NIPH Clinical Trials Search

General anesthesia induction and intracranial pressure

Basic Information

Recruitment status	Recruiting
Health condition(s) or Problem(s) studied	Patients undergoing general anesthesia
Date of first enrollment	15/02/2024
Target sample size	46
Countries of recruitment
Study type	Interventional
Intervention(s)	The study is randomized between propofol and lemimazolam anesthesia.

Outcome(s)

Primary Outcome	Intracranial Pressure
Secondary Outcome	Cerebral blood flow, vaital sign, autonomic nerve activity, circulatory regulation.

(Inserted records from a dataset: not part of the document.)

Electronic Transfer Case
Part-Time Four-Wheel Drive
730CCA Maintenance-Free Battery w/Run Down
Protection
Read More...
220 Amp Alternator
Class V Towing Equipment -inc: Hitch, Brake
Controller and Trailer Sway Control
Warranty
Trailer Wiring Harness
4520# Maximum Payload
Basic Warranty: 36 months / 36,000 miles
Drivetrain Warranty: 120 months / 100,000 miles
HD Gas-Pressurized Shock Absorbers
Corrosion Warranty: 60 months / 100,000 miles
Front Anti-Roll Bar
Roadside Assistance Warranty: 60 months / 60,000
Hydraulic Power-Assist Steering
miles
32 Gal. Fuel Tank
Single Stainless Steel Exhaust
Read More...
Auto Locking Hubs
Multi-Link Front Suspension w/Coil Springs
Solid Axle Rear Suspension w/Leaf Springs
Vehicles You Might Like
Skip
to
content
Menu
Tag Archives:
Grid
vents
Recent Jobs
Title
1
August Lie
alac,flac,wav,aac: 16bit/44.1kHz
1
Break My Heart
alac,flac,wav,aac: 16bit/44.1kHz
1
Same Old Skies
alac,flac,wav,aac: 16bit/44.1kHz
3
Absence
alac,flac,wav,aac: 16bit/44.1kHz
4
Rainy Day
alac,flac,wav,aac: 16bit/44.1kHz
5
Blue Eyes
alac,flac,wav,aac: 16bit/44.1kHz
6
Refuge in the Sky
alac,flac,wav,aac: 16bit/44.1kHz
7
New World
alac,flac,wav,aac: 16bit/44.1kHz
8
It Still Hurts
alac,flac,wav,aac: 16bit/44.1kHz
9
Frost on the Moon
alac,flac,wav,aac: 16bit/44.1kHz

Key inclusion & exclusion criteria

Age minimum	>= 18age old
Age maximum	<= 65age old
Gender	Both
Include criteria	1. Healthy adult consented to participate in this study. 2. Patients with an American Society of Anesthesiologists pre-anesthesia risk rating of 2 or less 3. Patient who can be obtained cerebral blood flow velocity signal by transcranial Doppler ultrasonography.
Exclude criteria	1. Patients who refuse to participate in the study. 2. Patients who are deemed inappropriate as research subjects by the principal investigator. 3. Patients with a history of allergy to general anesthetic or food (dairy and soybean). 4. Patients with an American Society of Anesthesiologists pre-anesthesia risk rating of 3 or more. 5. Patients who have cerebrovascular disorder and an abnormal value of the intracranial pressure. 6. Patients undergoing an epidural or a peripheral nerve block with general anesthesia.